Significance for data governance: Floridi's framework provides philosophical grounding for the responsible AI development principles discussed in Chapter 29 and has influenced the EU's approach to AI ethics through his work with the European Commission's High-Level Expert Group on AI.
Where to find it: Floridi, L. (2023). The Ethics of Artificial Intelligence: Principles, Challenges, and Opportunities. Oxford University Press.
24. Ruha Benjamin — Race After Technology, Introduction: "The New Jim Code" (2019)
(See Study 18 in Appendix B for full annotation. The introduction provides the theoretical framework for the book's analysis of race, technology, and inequality.)
25. Elinor Ostrom — Governing the Commons, Chapter 1: "Reflections on the Commons" (1990)
Author: Elinor Ostrom
Date: 1990
Summary: Ostrom's Nobel Prize-winning work demonstrated that communities can successfully manage shared resources (commons) without either privatization or government regulation, through self-organized governance institutions. She identified eight design principles for successful commons governance: clearly defined boundaries, congruence between rules and local conditions, collective-choice arrangements, monitoring, graduated sanctions, conflict resolution mechanisms, recognition of rights to organize, and nested enterprises for large-scale resources.
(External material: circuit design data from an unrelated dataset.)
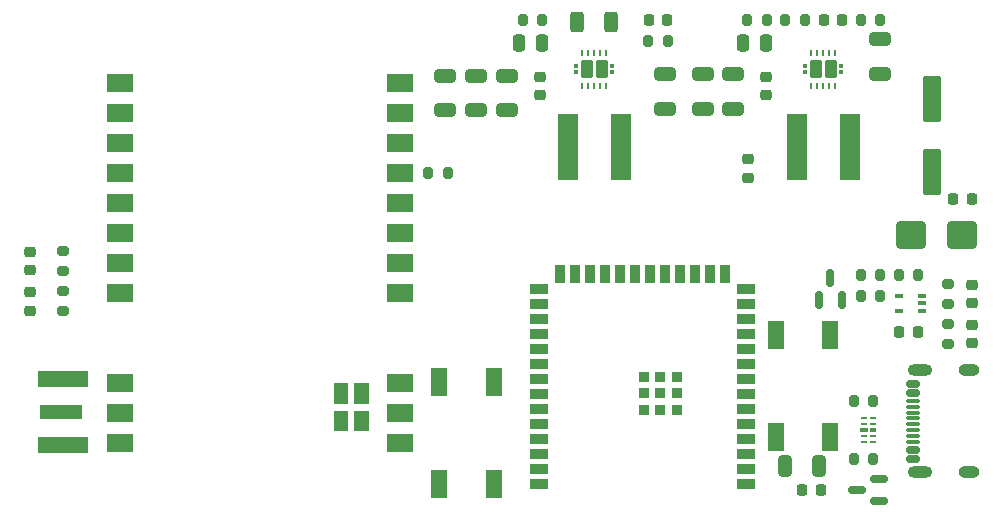
<source format=gbr>
%TF.GenerationSoftware,KiCad,Pcbnew,7.0.9*%
%TF.CreationDate,2024-02-26T10:01:53+01:00*%
%TF.ProjectId,C2LoraGateway,43324c6f-7261-4476-9174-657761792e6b,rev?*%
%TF.SameCoordinates,Original*%
%TF.FileFunction,Paste,Top*%
%TF.FilePolarity,Positive*%
%FSLAX46Y46*%
G04 Gerber Fmt 4.6, Leading zero omitted, Abs format (unit mm)*
G04 Created by KiCad (PCBNEW 7.0.9) date 2024-02-26 10:01:53*
%MOMM*%
%LPD*%
G01*
G04 APERTURE LIST*
G04 Aperture macros list*
%AMRoundRect*
0 Rectangle with rounded corners*
0 $1 Rounding radius*
0 $2 $3 $4 $5 $6 $7 $8 $9 X,Y pos of 4 corners*
0 Add a 4 corners polygon primitive as box body*
4,1,4,$2,$3,$4,$5,$6,$7,$8,$9,$2,$3,0*
0 Add four circle primitives for the rounded corners*
1,1,$1+$1,$2,$3*
1,1,$1+$1,$4,$5*
1,1,$1+$1,$6,$7*
1,1,$1+$1,$8,$9*
0 Add four rect primitives between the rounded corners*
20,1,$1+$1,$2,$3,$4,$5,0*
20,1,$1+$1,$4,$5,$6,$7,0*
20,1,$1+$1,$6,$7,$8,$9,0*
20,1,$1+$1,$8,$9,$2,$3,0*%
G04 Aperture macros list end*
%ADD10RoundRect,0.200000X-0.200000X-0.275000X0.200000X-0.275000X0.200000X0.275000X-0.200000X0.275000X0*%
%ADD11RoundRect,0.218750X0.256250X-0.218750X0.256250X0.218750X-0.256250X0.218750X-0.256250X-0.218750X0*%
%ADD12RoundRect,0.250000X0.650000X-0.325000X0.650000X0.325000X-0.650000X0.325000X-0.650000X-0.325000X0*%
%ADD13RoundRect,0.225000X0.225000X0.250000X-0.225000X0.250000X-0.225000X-0.250000X0.225000X-0.250000X0*%
%ADD14RoundRect,0.250000X-0.325000X-0.650000X0.325000X-0.650000X0.325000X0.650000X-0.325000X0.650000X0*%
%ADD15R,0.650000X0.400000*%
%ADD16R,3.600000X1.270000*%
%ADD17R,4.200000X1.350000*%
%ADD18RoundRect,0.218750X-0.256250X0.218750X-0.256250X-0.218750X0.256250X-0.218750X0.256250X0.218750X0*%
%ADD19RoundRect,0.225000X-0.225000X-0.250000X0.225000X-0.250000X0.225000X0.250000X-0.225000X0.250000X0*%
%ADD20RoundRect,0.200000X0.275000X-0.200000X0.275000X0.200000X-0.275000X0.200000X-0.275000X-0.200000X0*%
%ADD21RoundRect,0.250000X-1.000000X-0.900000X1.000000X-0.900000X1.000000X0.900000X-1.000000X0.900000X0*%
%ADD22RoundRect,0.250000X0.550000X-1.712500X0.550000X1.712500X-0.550000X1.712500X-0.550000X-1.712500X0*%
%ADD23RoundRect,0.150000X0.425000X-0.150000X0.425000X0.150000X-0.425000X0.150000X-0.425000X-0.150000X0*%
%ADD24RoundRect,0.075000X0.500000X-0.075000X0.500000X0.075000X-0.500000X0.075000X-0.500000X-0.075000X0*%
%ADD25O,2.100000X1.000000*%
%ADD26O,1.800000X1.000000*%
%ADD27RoundRect,0.250000X-0.250000X-0.475000X0.250000X-0.475000X0.250000X0.475000X-0.250000X0.475000X0*%
%ADD28RoundRect,0.200000X-0.275000X0.200000X-0.275000X-0.200000X0.275000X-0.200000X0.275000X0.200000X0*%
%ADD29RoundRect,0.225000X-0.250000X0.225000X-0.250000X-0.225000X0.250000X-0.225000X0.250000X0.225000X0*%
%ADD30R,1.700000X5.700000*%
%ADD31R,1.500000X0.900000*%
%ADD32R,0.900000X1.500000*%
%ADD33R,0.900000X0.900000*%
%ADD34RoundRect,0.200000X0.200000X0.275000X-0.200000X0.275000X-0.200000X-0.275000X0.200000X-0.275000X0*%
%ADD35R,1.400000X2.400000*%
%ADD36RoundRect,0.225000X0.250000X-0.225000X0.250000X0.225000X-0.250000X0.225000X-0.250000X-0.225000X0*%
%ADD37RoundRect,0.025000X0.145000X-0.100000X0.145000X0.100000X-0.145000X0.100000X-0.145000X-0.100000X0*%
%ADD38RoundRect,0.106000X0.424000X-0.644000X0.424000X0.644000X-0.424000X0.644000X-0.424000X-0.644000X0*%
%ADD39R,0.240000X0.600000*%
%ADD40RoundRect,0.150000X0.150000X-0.587500X0.150000X0.587500X-0.150000X0.587500X-0.150000X-0.587500X0*%
%ADD41R,2.250000X1.500000*%
%ADD42R,0.625000X0.250000*%
%ADD43R,0.700000X0.450000*%
%ADD44R,0.575000X0.450000*%
%ADD45RoundRect,0.150000X0.587500X0.150000X-0.587500X0.150000X-0.587500X-0.150000X0.587500X-0.150000X0*%
%ADD46RoundRect,0.250000X0.312500X0.625000X-0.312500X0.625000X-0.312500X-0.625000X0.312500X-0.625000X0*%
G04 APERTURE END LIST*
%TO.C,M1*%
G36*
X115750000Y-103750000D02*
G01*
X117000000Y-103750000D01*
X117000000Y-105500000D01*
X115750000Y-105500000D01*
X115750000Y-103750000D01*
G37*
G36*
X115750000Y-106125000D02*
G01*
X117000000Y-106125000D01*
X117000000Y-107775000D01*
X115750000Y-107775000D01*
X115750000Y-106125000D01*
G37*
G36*
X117475000Y-103750000D02*
G01*
X118725000Y-103750000D01*
X118725000Y-105500000D01*
X117475000Y-105500000D01*
X117475000Y-103750000D01*
G37*
G36*
X117475000Y-106125000D02*
G01*
X118725000Y-106125000D01*
X118725000Y-107775000D01*
X117475000Y-107775000D01*
X117475000Y-106125000D01*
G37*
%TD*%
D10*
%TO.C,R8*%
X142375000Y-74825000D03*
X144025000Y-74825000D03*
%TD*%
D11*
%TO.C,D2*%
X90000000Y-94212500D03*
X90000000Y-92637500D03*
%TD*%
D12*
%TO.C,C14*%
X147000000Y-80525000D03*
X147000000Y-77575000D03*
%TD*%
%TO.C,C13*%
X143800000Y-80550000D03*
X143800000Y-77600000D03*
%TD*%
D13*
%TO.C,C11*%
X158775000Y-73000000D03*
X157225000Y-73000000D03*
%TD*%
D12*
%TO.C,C4*%
X127800000Y-80675000D03*
X127800000Y-77725000D03*
%TD*%
D14*
%TO.C,C18*%
X153925000Y-110800000D03*
X156875000Y-110800000D03*
%TD*%
D15*
%TO.C,U5*%
X165550000Y-97650000D03*
X165550000Y-97000000D03*
X165550000Y-96350000D03*
X163650000Y-96350000D03*
X163650000Y-97650000D03*
%TD*%
D16*
%TO.C,J1*%
X92662500Y-106200000D03*
D17*
X92862500Y-103375000D03*
X92862500Y-109025000D03*
%TD*%
D18*
%TO.C,D6*%
X169800000Y-98812500D03*
X169800000Y-100387500D03*
%TD*%
D19*
%TO.C,C16*%
X168225000Y-88200000D03*
X169775000Y-88200000D03*
%TD*%
D20*
%TO.C,R17*%
X167800000Y-97025000D03*
X167800000Y-95375000D03*
%TD*%
D18*
%TO.C,D1*%
X90000000Y-96037500D03*
X90000000Y-97612500D03*
%TD*%
D21*
%TO.C,D4*%
X164650000Y-91200000D03*
X168950000Y-91200000D03*
%TD*%
D22*
%TO.C,C15*%
X166400000Y-85887500D03*
X166400000Y-79712500D03*
%TD*%
D23*
%TO.C,J4*%
X164820000Y-110200000D03*
X164820000Y-109400000D03*
D24*
X164820000Y-108250000D03*
X164820000Y-107250000D03*
X164820000Y-106750000D03*
X164820000Y-105750000D03*
D23*
X164820000Y-104600000D03*
X164820000Y-103800000D03*
X164820000Y-103800000D03*
X164820000Y-104600000D03*
D24*
X164820000Y-105250000D03*
X164820000Y-106250000D03*
X164820000Y-107750000D03*
X164820000Y-108750000D03*
D23*
X164820000Y-109400000D03*
X164820000Y-110200000D03*
D25*
X165395000Y-111320000D03*
D26*
X169575000Y-111320000D03*
D25*
X165395000Y-102680000D03*
D26*
X169575000Y-102680000D03*
%TD*%
D20*
%TO.C,R10*%
X92800000Y-97650000D03*
X92800000Y-96000000D03*
%TD*%
D27*
%TO.C,C1*%
X131450000Y-75000000D03*
X133350000Y-75000000D03*
%TD*%
D12*
%TO.C,C12*%
X149600000Y-80525000D03*
X149600000Y-77575000D03*
%TD*%
D19*
%TO.C,C10*%
X142425000Y-73000000D03*
X143975000Y-73000000D03*
%TD*%
D28*
%TO.C,R16*%
X167800000Y-98775000D03*
X167800000Y-100425000D03*
%TD*%
D29*
%TO.C,C9*%
X150800000Y-84825000D03*
X150800000Y-86375000D03*
%TD*%
D30*
%TO.C,L2*%
X135550000Y-83800000D03*
X140050000Y-83800000D03*
%TD*%
D19*
%TO.C,C19*%
X163650000Y-99400000D03*
X165200000Y-99400000D03*
%TD*%
D31*
%TO.C,U6*%
X150650000Y-112320000D03*
X150650000Y-111050000D03*
X150650000Y-109780000D03*
X150650000Y-108510000D03*
X150650000Y-107240000D03*
X150650000Y-105970000D03*
X150650000Y-104700000D03*
X150650000Y-103430000D03*
X150650000Y-102160000D03*
X150650000Y-100890000D03*
X150650000Y-99620000D03*
X150650000Y-98350000D03*
X150650000Y-97080000D03*
X150650000Y-95810000D03*
D32*
X148885000Y-94560000D03*
X147615000Y-94560000D03*
X146345000Y-94560000D03*
X145075000Y-94560000D03*
X143805000Y-94560000D03*
X142535000Y-94560000D03*
X141265000Y-94560000D03*
X139995000Y-94560000D03*
X138725000Y-94560000D03*
X137455000Y-94560000D03*
X136185000Y-94560000D03*
X134915000Y-94560000D03*
D31*
X133150000Y-95810000D03*
X133150000Y-97080000D03*
X133150000Y-98350000D03*
X133150000Y-99620000D03*
X133150000Y-100890000D03*
X133150000Y-102160000D03*
X133150000Y-103430000D03*
X133150000Y-104700000D03*
X133150000Y-105970000D03*
X133150000Y-107240000D03*
X133150000Y-108510000D03*
X133150000Y-109780000D03*
X133150000Y-111050000D03*
X133150000Y-112320000D03*
D33*
X144800000Y-106000000D03*
X144800000Y-104600000D03*
X144800000Y-103200000D03*
X144800000Y-103200000D03*
X143400000Y-106000000D03*
X143400000Y-106000000D03*
X143400000Y-104600000D03*
X143400000Y-103200000D03*
X142000000Y-106000000D03*
X142000000Y-104600000D03*
X142000000Y-103200000D03*
%TD*%
D12*
%TO.C,C6*%
X162000000Y-77575000D03*
X162000000Y-74625000D03*
%TD*%
D28*
%TO.C,R9*%
X92800000Y-92600000D03*
X92800000Y-94250000D03*
%TD*%
D34*
%TO.C,R6*%
X155625000Y-73000000D03*
X153975000Y-73000000D03*
%TD*%
D10*
%TO.C,R5*%
X160375000Y-73000000D03*
X162025000Y-73000000D03*
%TD*%
D34*
%TO.C,R15*%
X161425000Y-110200000D03*
X159775000Y-110200000D03*
%TD*%
D12*
%TO.C,C2*%
X130400000Y-80675000D03*
X130400000Y-77725000D03*
%TD*%
D30*
%TO.C,L3*%
X154950000Y-83800000D03*
X159450000Y-83800000D03*
%TD*%
D35*
%TO.C,SW2*%
X157800000Y-99700000D03*
X157800000Y-108300000D03*
X153200000Y-99700000D03*
X153200000Y-108300000D03*
%TD*%
D36*
%TO.C,C3*%
X133200000Y-79400000D03*
X133200000Y-77850000D03*
%TD*%
D34*
%TO.C,R14*%
X162025000Y-94600000D03*
X160375000Y-94600000D03*
%TD*%
D37*
%TO.C,U2*%
X155670000Y-77450000D03*
X158730000Y-77450000D03*
D38*
X156570000Y-77200000D03*
X157830000Y-77200000D03*
D37*
X155670000Y-76950000D03*
X158730000Y-76950000D03*
D39*
X156200000Y-78600000D03*
X156700000Y-78600000D03*
X157200000Y-78600000D03*
X157700000Y-78600000D03*
X158200000Y-78600000D03*
X158200000Y-75800000D03*
X157700000Y-75800000D03*
X157200000Y-75800000D03*
X156700000Y-75800000D03*
X156200000Y-75800000D03*
%TD*%
D37*
%TO.C,U1*%
X136270000Y-77450000D03*
X139330000Y-77450000D03*
D38*
X137170000Y-77200000D03*
X138430000Y-77200000D03*
D37*
X136270000Y-76950000D03*
X139330000Y-76950000D03*
D39*
X136800000Y-78600000D03*
X137300000Y-78600000D03*
X137800000Y-78600000D03*
X138300000Y-78600000D03*
X138800000Y-78600000D03*
X138800000Y-75800000D03*
X138300000Y-75800000D03*
X137800000Y-75800000D03*
X137300000Y-75800000D03*
X136800000Y-75800000D03*
%TD*%
D40*
%TO.C,D3*%
X156850000Y-96737500D03*
X158750000Y-96737500D03*
X157800000Y-94862500D03*
%TD*%
D41*
%TO.C,M1*%
X121375000Y-108790000D03*
X121375000Y-106250000D03*
X121375000Y-103710000D03*
X121375000Y-96090000D03*
X121375000Y-93550000D03*
X121375000Y-91010000D03*
X121375000Y-88470000D03*
X121375000Y-85930000D03*
X121375000Y-83390000D03*
X121375000Y-80850000D03*
X121375000Y-78310000D03*
X97625000Y-78310000D03*
X97625000Y-80850000D03*
X97625000Y-83390000D03*
X97625000Y-85930000D03*
X97625000Y-88470000D03*
X97625000Y-91010000D03*
X97625000Y-93550000D03*
X97625000Y-96090000D03*
X97625000Y-103710000D03*
X97625000Y-106250000D03*
X97625000Y-108790000D03*
%TD*%
D42*
%TO.C,U4*%
X160612500Y-106750000D03*
X160612500Y-107250000D03*
D43*
X160650000Y-107750000D03*
D42*
X160612500Y-108250000D03*
X160612500Y-108750000D03*
X161387500Y-108750000D03*
X161387500Y-108250000D03*
D44*
X161412500Y-107750000D03*
D42*
X161387500Y-107250000D03*
X161387500Y-106750000D03*
%TD*%
D34*
%TO.C,R13*%
X161425000Y-105250000D03*
X159775000Y-105250000D03*
%TD*%
%TO.C,R2*%
X133400000Y-73000000D03*
X131750000Y-73000000D03*
%TD*%
D27*
%TO.C,C7*%
X152350000Y-75000000D03*
X150450000Y-75000000D03*
%TD*%
D34*
%TO.C,R12*%
X162025000Y-96400000D03*
X160375000Y-96400000D03*
%TD*%
D45*
%TO.C,U3*%
X161937500Y-113750000D03*
X161937500Y-111850000D03*
X160062500Y-112800000D03*
%TD*%
D36*
%TO.C,C8*%
X152375000Y-79375000D03*
X152375000Y-77825000D03*
%TD*%
D11*
%TO.C,D5*%
X169800000Y-96987500D03*
X169800000Y-95412500D03*
%TD*%
D34*
%TO.C,R11*%
X165225000Y-94600000D03*
X163575000Y-94600000D03*
%TD*%
D10*
%TO.C,R3*%
X123775000Y-85928629D03*
X125425000Y-85928629D03*
%TD*%
D12*
%TO.C,C5*%
X125200000Y-80675000D03*
X125200000Y-77725000D03*
%TD*%
D46*
%TO.C,R4*%
X139262499Y-73189723D03*
X136337499Y-73189723D03*
%TD*%
D34*
%TO.C,R7*%
X152425000Y-73000000D03*
X150775000Y-73000000D03*
%TD*%
D13*
%TO.C,C17*%
X156975000Y-112800000D03*
X155425000Y-112800000D03*
%TD*%
D35*
%TO.C,SW1*%
X129300000Y-103700000D03*
X129300000Y-112300000D03*
X124700000Y-103700000D03*
X124700000Y-112300000D03*
%TD*%
M02*

</source>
Significance for data governance: Ostrom's framework is the theoretical foundation for data cooperatives, data trusts, and data commons discussed in Chapter 39. Her eight principles provide concrete criteria for evaluating whether proposed data governance models are likely to succeed. Her work challenges the assumption that data must be either privately owned or state-regulated, opening a third path of community governance.
Where to find it: Ostrom, E. (1990). Governing the Commons: The Evolution of Institutions for Collective Action. Cambridge University Press.
Using This Guide
These documents vary enormously in length, difficulty, and accessibility. For students beginning their study of data governance, we recommend starting with:
- UDHR Article 12 -- one paragraph, foundational
- OECD Privacy Guidelines -- the eight principles that started it all
- GDPR Articles 1-11 -- the core principles of the most influential modern law
- CARE Principles -- a concise alternative framework
- Rawls veil of ignorance (from secondary sources if the original is too dense)
For advanced students and practitioners:
- EU AI Act -- the full risk classification framework
- Nissenbaum's contextual integrity -- the original article
- Foucault's panopticism chapter -- the theoretical foundation of surveillance studies
- Ostrom's eight principles -- the foundation for participatory governance
All documents listed here are either freely available online or accessible through academic libraries. Primary source engagement is not optional for serious work in data governance -- it is the difference between understanding the field and merely knowing about it.